START DATA RECORDS

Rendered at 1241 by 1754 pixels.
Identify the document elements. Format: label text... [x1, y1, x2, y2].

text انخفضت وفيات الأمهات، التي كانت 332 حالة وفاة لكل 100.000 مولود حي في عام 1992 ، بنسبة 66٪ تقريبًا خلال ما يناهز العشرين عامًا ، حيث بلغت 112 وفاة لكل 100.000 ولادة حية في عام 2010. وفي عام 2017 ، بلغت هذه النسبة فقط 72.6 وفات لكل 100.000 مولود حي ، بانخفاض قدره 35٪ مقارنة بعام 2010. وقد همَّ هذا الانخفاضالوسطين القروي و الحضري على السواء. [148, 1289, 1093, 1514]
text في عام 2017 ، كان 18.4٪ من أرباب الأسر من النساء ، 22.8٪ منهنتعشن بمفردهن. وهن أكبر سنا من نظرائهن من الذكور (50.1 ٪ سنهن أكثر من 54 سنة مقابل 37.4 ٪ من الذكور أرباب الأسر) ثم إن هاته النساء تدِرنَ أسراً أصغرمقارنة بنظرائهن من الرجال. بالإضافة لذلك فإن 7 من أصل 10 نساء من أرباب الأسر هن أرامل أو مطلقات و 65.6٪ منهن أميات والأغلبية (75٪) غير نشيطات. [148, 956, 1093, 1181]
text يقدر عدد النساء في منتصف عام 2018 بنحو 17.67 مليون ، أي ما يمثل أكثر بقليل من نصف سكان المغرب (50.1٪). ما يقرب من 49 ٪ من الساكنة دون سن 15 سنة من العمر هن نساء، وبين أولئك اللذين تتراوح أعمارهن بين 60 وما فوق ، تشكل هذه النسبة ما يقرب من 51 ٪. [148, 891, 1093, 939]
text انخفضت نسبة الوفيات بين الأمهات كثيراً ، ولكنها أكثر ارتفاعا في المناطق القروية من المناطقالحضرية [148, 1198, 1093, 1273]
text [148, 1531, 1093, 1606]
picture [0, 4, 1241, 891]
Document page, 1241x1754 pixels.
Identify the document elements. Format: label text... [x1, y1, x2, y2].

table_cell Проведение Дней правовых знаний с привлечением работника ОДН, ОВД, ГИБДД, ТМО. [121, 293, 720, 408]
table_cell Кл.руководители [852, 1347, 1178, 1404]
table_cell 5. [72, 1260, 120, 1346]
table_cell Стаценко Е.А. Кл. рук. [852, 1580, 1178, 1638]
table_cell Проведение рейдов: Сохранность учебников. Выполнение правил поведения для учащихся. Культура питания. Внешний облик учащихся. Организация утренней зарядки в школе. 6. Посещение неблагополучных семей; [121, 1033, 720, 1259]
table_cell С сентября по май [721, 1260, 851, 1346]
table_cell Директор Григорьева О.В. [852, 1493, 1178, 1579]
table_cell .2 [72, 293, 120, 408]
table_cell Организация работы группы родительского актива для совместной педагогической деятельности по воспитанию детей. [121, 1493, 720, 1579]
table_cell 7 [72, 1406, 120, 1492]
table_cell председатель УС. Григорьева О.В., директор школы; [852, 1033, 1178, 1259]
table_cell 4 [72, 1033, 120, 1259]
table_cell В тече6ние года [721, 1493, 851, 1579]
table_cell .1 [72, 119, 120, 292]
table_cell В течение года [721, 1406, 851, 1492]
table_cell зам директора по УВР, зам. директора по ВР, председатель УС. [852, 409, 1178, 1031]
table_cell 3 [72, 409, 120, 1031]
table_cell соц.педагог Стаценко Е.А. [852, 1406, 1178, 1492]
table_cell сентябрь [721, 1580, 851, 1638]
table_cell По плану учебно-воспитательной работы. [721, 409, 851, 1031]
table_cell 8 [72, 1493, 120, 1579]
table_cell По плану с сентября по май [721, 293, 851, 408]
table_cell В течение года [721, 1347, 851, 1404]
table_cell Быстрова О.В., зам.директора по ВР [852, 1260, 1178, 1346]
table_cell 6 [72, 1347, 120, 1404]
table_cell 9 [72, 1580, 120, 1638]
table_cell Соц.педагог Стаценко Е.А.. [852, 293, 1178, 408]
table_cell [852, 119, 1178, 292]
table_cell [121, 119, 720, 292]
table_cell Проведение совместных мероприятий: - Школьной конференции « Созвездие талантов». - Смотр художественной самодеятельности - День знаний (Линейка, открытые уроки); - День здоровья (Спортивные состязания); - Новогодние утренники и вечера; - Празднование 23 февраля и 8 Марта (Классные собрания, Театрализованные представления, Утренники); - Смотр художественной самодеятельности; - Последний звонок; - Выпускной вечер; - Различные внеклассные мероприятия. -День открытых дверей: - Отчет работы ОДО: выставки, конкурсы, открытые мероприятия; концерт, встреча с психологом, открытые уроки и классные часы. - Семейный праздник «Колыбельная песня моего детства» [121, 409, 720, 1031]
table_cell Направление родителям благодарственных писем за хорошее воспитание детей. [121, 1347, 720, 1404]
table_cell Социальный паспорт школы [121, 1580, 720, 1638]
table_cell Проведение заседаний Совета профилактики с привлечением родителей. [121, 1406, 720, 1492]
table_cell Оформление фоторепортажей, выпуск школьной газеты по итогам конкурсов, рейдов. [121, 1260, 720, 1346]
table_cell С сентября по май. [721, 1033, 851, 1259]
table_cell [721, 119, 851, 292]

END DATA RECORDS

TASK DETAILS: Beginning at the opening line of the data, transcribe each line exactly until you reach the line with "Document page, 1241x1754 pixels.", which you also include, and go no further.

ANSWER SECTION:
Rendered at 1241 by 1754 pixels.
Identify the document elements. Format: label text... [x1, y1, x2, y2].

text انخفضت وفيات الأمهات، التي كانت 332 حالة وفاة لكل 100.000 مولود حي في عام 1992 ، بنسبة 66٪ تقريبًا خلال ما يناهز العشرين عامًا ، حيث بلغت 112 وفاة لكل 100.000 ولادة حية في عام 2010. وفي عام 2017 ، بلغت هذه النسبة فقط 72.6 وفات لكل 100.000 مولود حي ، بانخفاض قدره 35٪ مقارنة بعام 2010. وقد همَّ هذا الانخفاضالوسطين القروي و الحضري على السواء. [148, 1289, 1093, 1514]
text في عام 2017 ، كان 18.4٪ من أرباب الأسر من النساء ، 22.8٪ منهنتعشن بمفردهن. وهن أكبر سنا من نظرائهن من الذكور (50.1 ٪ سنهن أكثر من 54 سنة مقابل 37.4 ٪ من الذكور أرباب الأسر) ثم إن هاته النساء تدِرنَ أسراً أصغرمقارنة بنظرائهن من الرجال. بالإضافة لذلك فإن 7 من أصل 10 نساء من أرباب الأسر هن أرامل أو مطلقات و 65.6٪ منهن أميات والأغلبية (75٪) غير نشيطات. [148, 956, 1093, 1181]
text يقدر عدد النساء في منتصف عام 2018 بنحو 17.67 مليون ، أي ما يمثل أكثر بقليل من نصف سكان المغرب (50.1٪). ما يقرب من 49 ٪ من الساكنة دون سن 15 سنة من العمر هن نساء، وبين أولئك اللذين تتراوح أعمارهن بين 60 وما فوق ، تشكل هذه النسبة ما يقرب من 51 ٪. [148, 891, 1093, 939]
text انخفضت نسبة الوفيات بين الأمهات كثيراً ، ولكنها أكثر ارتفاعا في المناطق القروية من المناطقالحضرية [148, 1198, 1093, 1273]
text [148, 1531, 1093, 1606]
picture [0, 4, 1241, 891]
Document page, 1241x1754 pixels.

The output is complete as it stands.